Bezahlt haben wir mit Seelengeld, Tränen und Wut
In Ostberlin hat er großes Glück: Helene Weigel holt ihn als Regieassistent ans Berliner Ensemble, Hanns Eisler entdeckt sein Talent zum Liedermacher. Weil seine Texte immer kritischer werden, wird er nach einem Konzert in Köln 1976 aus der DDR ausgebürgert. Das Konzert wurde live vom WDR-Fernsehen vor einem Millionenpublikum in Ost und West ausgestrahlt und von den "Stuttgarter Nachrichten" später als "das größte deutsch-deutsche Fernsehereignis vor dem Mauerfall" bezeichnet.
Manche seiner Lieder wie "Die Stasi-Ballade" (Youtube) werden zu heimlichen Hymnen der DDR-Oppositionellen.

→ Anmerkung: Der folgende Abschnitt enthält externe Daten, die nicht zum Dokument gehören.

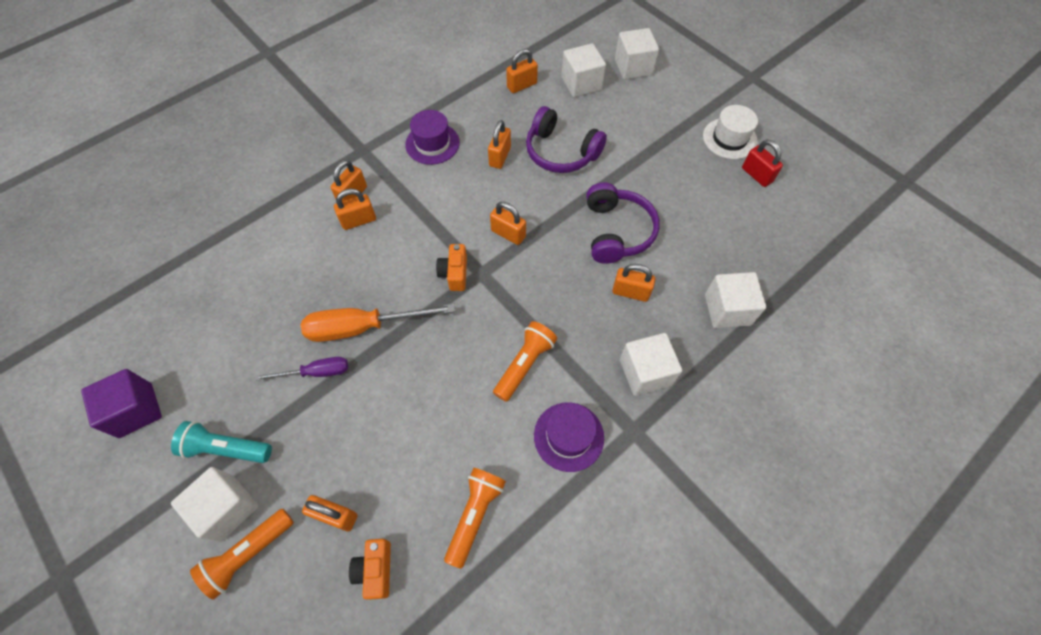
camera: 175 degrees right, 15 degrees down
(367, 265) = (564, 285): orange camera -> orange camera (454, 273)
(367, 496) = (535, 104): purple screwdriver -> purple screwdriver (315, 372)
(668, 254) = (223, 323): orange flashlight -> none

Neben seinen Hunderten Tagebüchern soll ihm seine 50.000 Seiten umfassende Stasiakte beim Schreiben seiner Autobiografie geholfen haben, sagt er zu Tobias Wenzel:
"Da besucht mich Allen Ginsberg aus New York, der Dichter der Beat Generation, und mich besucht Joan Baez, die Folklore-Sängerin, die ich so liebe – und alles das steht ja haarklein und genau in meinen Akten. (...) Und das ist natürlich ein unglaublicher Service. 'Kostenlos' würde ich das nicht nennen. Denn bezahlt haben wir alle mit Ängsten, mit Seelengeld, mit Tränen, mit Wut, mit Verbitterung."